## Document section
* * *

Greens (and Reds) Don’t Like Cars, Period
Late last month, Joe Biden was mocked for posting a photo of himself in an electric vehicle (a GMC Hummer) that costs $110,000 and up.
And for touting a $7,500 federal tax credit that doesn’t apply to vehicles that cost over $80,000. [emphasis, links added]
In other words, the 46th president was ripped for confirming the stereotype that electric cars are a vanity passion for rich green liberals.
But what was less noticed, at least by the right, was that left-wing greens didn’t like Biden’s photo-op, either.
On my watch, the great American road trip is going to be fully electrified.
And now, through a tax credit, you can get up to $7,500 on a new electric vehicle. pic.twitter.com/n3iZ9etL4A
— President Biden (@POTUS) January 30, 2023
You see, Middle-Class Joe insists that he wants to replace internal-combustion vehicles with electric vehicles (EV), but the hardcore greens–including those within his own administration–want to get rid of cars, period.
At certain times, as when he is trying to appeal to the far left during his campaign for the 2020 Democratic nomination, Biden has said that he wants to get “millions of vehicles off the road.”
But that was then: Now Biden, eyeing his re-election campaign, wants to play the champion of Main Street, where they have cars, not the New York City Metropolitan Transportation Authority.
Still, history shows that when green activists draw a bead on something, they often hit their target.
That’s been the whole story of the green movement this past half-century, as it has shifted the Democratic Party from its New Deal blue-collar orientation to its current affluent-suburban affectation.

* * *

## Data extract
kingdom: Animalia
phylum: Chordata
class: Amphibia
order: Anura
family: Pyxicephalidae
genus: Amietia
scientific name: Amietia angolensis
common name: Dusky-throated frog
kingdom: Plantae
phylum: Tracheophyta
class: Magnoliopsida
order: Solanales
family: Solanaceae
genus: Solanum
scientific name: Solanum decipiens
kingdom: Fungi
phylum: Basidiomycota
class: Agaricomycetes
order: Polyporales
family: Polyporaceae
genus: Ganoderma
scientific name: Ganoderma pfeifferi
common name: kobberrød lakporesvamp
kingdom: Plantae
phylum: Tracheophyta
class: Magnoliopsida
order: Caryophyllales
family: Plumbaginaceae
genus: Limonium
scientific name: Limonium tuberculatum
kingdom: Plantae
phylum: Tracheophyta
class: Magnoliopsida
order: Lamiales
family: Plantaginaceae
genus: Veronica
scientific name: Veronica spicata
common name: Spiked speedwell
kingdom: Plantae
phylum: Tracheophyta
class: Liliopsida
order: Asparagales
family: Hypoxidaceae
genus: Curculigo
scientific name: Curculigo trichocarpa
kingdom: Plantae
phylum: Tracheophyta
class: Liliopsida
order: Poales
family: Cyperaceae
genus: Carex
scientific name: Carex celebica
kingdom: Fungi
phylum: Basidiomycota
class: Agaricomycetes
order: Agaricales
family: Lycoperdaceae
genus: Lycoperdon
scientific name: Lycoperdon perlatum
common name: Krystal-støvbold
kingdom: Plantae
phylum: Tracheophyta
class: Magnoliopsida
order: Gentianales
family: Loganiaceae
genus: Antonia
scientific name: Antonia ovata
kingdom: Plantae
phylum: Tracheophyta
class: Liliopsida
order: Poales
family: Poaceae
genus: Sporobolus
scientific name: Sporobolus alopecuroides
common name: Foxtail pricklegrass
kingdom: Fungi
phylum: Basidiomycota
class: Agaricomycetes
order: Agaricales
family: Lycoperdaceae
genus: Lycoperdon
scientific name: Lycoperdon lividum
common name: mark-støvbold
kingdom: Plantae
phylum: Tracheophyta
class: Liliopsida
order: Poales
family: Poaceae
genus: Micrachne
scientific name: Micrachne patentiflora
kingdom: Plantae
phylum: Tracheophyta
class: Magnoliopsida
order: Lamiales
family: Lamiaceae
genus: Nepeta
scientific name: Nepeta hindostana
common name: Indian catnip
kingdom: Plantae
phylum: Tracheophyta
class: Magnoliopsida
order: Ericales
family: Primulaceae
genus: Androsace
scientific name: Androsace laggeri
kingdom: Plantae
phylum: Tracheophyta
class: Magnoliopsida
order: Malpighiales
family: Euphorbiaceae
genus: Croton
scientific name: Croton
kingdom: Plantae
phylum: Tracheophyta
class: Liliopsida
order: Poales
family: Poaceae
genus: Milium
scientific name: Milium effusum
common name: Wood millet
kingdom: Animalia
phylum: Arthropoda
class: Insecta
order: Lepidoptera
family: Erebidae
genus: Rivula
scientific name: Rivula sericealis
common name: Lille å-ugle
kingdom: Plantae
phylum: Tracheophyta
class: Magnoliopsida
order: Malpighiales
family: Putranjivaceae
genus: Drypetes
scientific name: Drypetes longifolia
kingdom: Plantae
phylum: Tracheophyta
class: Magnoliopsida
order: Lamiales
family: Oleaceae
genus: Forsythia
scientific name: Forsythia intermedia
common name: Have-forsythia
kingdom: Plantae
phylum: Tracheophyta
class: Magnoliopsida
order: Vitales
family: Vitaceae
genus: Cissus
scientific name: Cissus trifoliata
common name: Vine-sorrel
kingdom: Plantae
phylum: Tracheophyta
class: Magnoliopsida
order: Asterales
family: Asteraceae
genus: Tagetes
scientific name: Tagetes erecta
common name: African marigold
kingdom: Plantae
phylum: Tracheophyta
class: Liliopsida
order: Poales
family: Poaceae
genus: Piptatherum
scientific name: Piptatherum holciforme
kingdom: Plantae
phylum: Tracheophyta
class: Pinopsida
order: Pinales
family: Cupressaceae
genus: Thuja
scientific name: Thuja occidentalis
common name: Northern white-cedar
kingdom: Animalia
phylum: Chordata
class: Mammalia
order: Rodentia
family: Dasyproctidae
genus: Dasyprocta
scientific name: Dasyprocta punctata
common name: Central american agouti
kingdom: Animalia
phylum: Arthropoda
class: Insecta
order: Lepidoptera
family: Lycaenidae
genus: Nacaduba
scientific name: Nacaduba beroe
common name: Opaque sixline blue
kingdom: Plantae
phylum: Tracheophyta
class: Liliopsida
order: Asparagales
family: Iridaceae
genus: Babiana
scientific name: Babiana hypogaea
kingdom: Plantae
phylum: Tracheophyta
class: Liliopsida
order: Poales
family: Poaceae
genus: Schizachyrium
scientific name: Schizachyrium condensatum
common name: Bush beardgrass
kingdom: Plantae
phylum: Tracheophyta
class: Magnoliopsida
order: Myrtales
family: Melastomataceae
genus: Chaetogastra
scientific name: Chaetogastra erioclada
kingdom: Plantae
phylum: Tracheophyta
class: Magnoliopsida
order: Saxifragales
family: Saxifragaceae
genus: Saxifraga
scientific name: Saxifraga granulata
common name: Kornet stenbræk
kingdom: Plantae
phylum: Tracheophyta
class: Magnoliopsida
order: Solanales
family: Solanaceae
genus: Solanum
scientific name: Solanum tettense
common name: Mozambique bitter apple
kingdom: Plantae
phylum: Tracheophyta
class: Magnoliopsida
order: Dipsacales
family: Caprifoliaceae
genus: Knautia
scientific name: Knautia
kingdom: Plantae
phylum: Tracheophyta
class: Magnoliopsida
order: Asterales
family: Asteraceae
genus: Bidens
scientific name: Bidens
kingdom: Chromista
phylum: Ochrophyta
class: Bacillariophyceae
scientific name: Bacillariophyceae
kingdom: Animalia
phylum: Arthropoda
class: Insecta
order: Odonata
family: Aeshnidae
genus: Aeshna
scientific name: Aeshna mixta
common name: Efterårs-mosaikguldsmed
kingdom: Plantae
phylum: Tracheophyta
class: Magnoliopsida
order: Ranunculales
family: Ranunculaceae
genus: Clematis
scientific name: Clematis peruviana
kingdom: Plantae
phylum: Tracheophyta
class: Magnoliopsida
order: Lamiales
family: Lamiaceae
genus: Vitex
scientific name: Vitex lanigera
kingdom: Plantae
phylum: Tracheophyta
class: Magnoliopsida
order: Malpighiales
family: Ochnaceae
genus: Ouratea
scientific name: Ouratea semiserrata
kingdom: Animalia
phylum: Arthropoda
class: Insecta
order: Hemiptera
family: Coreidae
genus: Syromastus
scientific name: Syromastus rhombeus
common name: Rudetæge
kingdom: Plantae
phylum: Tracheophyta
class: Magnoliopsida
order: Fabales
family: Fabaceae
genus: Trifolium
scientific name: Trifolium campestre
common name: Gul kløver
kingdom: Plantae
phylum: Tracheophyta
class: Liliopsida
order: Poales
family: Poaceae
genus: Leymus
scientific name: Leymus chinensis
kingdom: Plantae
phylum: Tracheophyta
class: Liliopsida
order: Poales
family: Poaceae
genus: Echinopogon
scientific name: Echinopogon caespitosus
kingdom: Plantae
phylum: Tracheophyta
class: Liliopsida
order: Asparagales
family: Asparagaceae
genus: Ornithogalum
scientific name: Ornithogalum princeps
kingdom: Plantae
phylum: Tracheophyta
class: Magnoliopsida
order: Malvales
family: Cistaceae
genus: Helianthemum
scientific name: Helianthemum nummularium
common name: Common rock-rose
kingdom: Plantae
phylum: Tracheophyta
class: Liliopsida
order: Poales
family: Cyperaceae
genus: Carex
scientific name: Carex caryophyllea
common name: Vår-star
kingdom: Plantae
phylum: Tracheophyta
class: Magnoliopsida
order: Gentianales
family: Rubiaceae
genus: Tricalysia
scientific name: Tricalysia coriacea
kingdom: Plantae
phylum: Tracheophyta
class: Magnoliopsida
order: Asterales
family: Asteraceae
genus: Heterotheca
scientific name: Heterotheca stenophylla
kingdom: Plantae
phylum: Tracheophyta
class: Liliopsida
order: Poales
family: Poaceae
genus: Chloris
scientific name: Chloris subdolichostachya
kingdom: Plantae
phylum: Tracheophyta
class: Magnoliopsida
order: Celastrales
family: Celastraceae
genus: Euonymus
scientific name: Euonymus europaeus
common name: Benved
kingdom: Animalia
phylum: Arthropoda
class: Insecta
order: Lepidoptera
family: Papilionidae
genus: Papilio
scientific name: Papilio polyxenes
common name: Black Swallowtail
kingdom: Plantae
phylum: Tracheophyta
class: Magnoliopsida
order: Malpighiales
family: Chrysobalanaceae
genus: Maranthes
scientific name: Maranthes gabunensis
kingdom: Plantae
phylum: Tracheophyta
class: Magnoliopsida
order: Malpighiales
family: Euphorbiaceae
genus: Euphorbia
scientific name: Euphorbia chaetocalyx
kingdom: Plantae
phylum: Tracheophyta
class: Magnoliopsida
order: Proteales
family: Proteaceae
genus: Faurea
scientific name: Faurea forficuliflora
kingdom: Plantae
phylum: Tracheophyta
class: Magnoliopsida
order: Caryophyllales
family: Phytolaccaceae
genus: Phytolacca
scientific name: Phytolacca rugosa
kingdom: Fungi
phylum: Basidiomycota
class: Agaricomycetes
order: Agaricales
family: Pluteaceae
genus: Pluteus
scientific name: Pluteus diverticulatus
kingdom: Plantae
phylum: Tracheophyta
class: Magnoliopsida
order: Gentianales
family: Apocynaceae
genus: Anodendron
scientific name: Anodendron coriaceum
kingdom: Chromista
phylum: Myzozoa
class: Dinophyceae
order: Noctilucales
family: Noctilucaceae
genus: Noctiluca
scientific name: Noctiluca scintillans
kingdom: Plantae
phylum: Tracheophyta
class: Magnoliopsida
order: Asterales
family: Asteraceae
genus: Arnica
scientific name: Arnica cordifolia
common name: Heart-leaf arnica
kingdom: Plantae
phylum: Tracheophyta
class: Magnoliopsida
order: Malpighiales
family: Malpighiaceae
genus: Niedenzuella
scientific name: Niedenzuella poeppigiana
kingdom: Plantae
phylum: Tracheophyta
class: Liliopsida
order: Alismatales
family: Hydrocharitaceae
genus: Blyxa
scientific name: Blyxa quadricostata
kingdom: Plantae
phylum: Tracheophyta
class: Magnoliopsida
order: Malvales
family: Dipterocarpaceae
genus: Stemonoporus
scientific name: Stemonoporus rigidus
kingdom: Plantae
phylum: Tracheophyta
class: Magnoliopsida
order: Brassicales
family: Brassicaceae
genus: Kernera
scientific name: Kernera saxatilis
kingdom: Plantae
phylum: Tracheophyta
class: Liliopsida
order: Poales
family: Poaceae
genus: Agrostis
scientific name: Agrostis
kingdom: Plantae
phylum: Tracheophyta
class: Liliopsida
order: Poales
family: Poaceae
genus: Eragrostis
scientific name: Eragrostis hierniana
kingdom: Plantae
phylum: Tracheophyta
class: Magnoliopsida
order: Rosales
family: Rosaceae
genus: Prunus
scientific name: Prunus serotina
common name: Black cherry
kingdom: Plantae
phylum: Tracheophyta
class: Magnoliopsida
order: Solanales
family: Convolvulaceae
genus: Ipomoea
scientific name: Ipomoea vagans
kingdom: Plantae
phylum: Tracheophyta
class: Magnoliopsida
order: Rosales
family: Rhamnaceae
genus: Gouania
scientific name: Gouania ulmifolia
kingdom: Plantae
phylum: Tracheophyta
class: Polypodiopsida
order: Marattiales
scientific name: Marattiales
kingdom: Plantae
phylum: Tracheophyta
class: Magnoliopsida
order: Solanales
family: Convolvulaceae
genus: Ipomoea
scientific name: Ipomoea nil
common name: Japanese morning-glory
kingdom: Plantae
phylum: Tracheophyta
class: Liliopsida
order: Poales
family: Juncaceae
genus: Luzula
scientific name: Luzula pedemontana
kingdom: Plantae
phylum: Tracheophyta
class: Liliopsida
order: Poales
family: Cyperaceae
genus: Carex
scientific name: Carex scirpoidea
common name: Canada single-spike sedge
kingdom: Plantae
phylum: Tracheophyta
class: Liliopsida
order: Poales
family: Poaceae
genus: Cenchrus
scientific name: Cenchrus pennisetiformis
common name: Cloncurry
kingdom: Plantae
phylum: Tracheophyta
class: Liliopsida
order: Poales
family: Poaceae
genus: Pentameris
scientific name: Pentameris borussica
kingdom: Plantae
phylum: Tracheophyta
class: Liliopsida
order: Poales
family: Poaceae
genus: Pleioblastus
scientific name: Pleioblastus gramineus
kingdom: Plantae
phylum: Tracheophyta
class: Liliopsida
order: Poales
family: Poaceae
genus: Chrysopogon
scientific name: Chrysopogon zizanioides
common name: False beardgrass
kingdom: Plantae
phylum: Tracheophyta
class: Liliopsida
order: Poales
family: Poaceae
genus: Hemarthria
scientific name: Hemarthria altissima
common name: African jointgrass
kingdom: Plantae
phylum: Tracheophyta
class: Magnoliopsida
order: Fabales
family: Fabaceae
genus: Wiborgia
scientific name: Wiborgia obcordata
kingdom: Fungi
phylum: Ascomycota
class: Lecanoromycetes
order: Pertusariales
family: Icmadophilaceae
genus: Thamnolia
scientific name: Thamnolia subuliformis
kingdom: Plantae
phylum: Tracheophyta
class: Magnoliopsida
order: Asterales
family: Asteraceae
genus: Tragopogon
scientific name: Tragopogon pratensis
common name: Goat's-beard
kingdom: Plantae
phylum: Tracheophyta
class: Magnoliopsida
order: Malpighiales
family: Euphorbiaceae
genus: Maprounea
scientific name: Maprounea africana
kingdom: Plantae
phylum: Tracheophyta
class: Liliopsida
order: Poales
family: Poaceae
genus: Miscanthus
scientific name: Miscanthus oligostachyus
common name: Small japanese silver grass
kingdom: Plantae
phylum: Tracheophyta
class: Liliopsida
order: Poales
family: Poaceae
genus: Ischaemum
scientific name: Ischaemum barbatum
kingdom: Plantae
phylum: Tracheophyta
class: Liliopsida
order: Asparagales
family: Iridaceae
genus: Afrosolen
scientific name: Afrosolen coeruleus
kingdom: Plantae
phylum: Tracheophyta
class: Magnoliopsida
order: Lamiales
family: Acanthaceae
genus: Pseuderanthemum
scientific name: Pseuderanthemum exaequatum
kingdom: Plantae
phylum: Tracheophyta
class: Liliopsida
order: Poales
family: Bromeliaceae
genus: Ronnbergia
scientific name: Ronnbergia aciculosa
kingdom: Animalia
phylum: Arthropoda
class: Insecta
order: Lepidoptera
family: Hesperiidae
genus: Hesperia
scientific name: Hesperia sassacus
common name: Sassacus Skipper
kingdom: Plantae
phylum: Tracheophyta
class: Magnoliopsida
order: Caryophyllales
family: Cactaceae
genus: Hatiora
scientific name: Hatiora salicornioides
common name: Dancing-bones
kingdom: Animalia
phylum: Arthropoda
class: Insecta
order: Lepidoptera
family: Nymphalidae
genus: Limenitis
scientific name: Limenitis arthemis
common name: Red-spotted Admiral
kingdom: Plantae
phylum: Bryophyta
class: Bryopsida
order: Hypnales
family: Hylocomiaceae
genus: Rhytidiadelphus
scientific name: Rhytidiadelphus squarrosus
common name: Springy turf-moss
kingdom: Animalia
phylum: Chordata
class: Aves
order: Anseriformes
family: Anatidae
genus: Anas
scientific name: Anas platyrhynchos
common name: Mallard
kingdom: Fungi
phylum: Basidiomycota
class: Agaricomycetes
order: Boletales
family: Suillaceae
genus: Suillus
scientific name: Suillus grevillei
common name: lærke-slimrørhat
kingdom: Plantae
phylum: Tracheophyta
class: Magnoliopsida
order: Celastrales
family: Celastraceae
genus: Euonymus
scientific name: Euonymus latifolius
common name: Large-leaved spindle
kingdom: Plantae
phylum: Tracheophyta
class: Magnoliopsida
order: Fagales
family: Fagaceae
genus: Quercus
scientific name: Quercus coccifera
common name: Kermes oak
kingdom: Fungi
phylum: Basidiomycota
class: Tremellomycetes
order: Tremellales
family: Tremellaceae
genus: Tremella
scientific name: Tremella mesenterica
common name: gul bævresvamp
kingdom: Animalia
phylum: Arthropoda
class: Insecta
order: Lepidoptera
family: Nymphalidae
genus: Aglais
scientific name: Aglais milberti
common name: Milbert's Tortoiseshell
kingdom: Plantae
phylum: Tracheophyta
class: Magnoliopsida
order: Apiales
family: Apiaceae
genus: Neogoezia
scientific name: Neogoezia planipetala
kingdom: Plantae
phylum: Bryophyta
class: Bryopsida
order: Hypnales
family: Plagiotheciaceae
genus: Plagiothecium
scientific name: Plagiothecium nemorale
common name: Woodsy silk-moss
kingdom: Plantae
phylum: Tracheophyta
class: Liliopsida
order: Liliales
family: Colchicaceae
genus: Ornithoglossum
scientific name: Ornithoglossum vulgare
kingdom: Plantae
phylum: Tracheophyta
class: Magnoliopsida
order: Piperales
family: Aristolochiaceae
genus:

* * *

## What to do
Reproduce the passage of the article on green activists and cars word for word, from "And now, through" to "hit their target.".

## Exercise answer
And now, through a tax credit, you can get up to $7,500 on a new electric vehicle. pic.twitter.com/n3iZ9etL4A
— President Biden (@POTUS) January 30, 2023
You see, Middle-Class Joe insists that he wants to replace internal-combustion vehicles with electric vehicles (EV), but the hardcore greens–including those within his own administration–want to get rid of cars, period.
At certain times, as when he is trying to appeal to the far left during his campaign for the 2020 Democratic nomination, Biden has said that he wants to get “millions of vehicles off the road.”
But that was then: Now Biden, eyeing his re-election campaign, wants to play the champion of Main Street, where they have cars, not the New York City Metropolitan Transportation Authority.
Still, history shows that when green activists draw a bead on something, they often hit their target.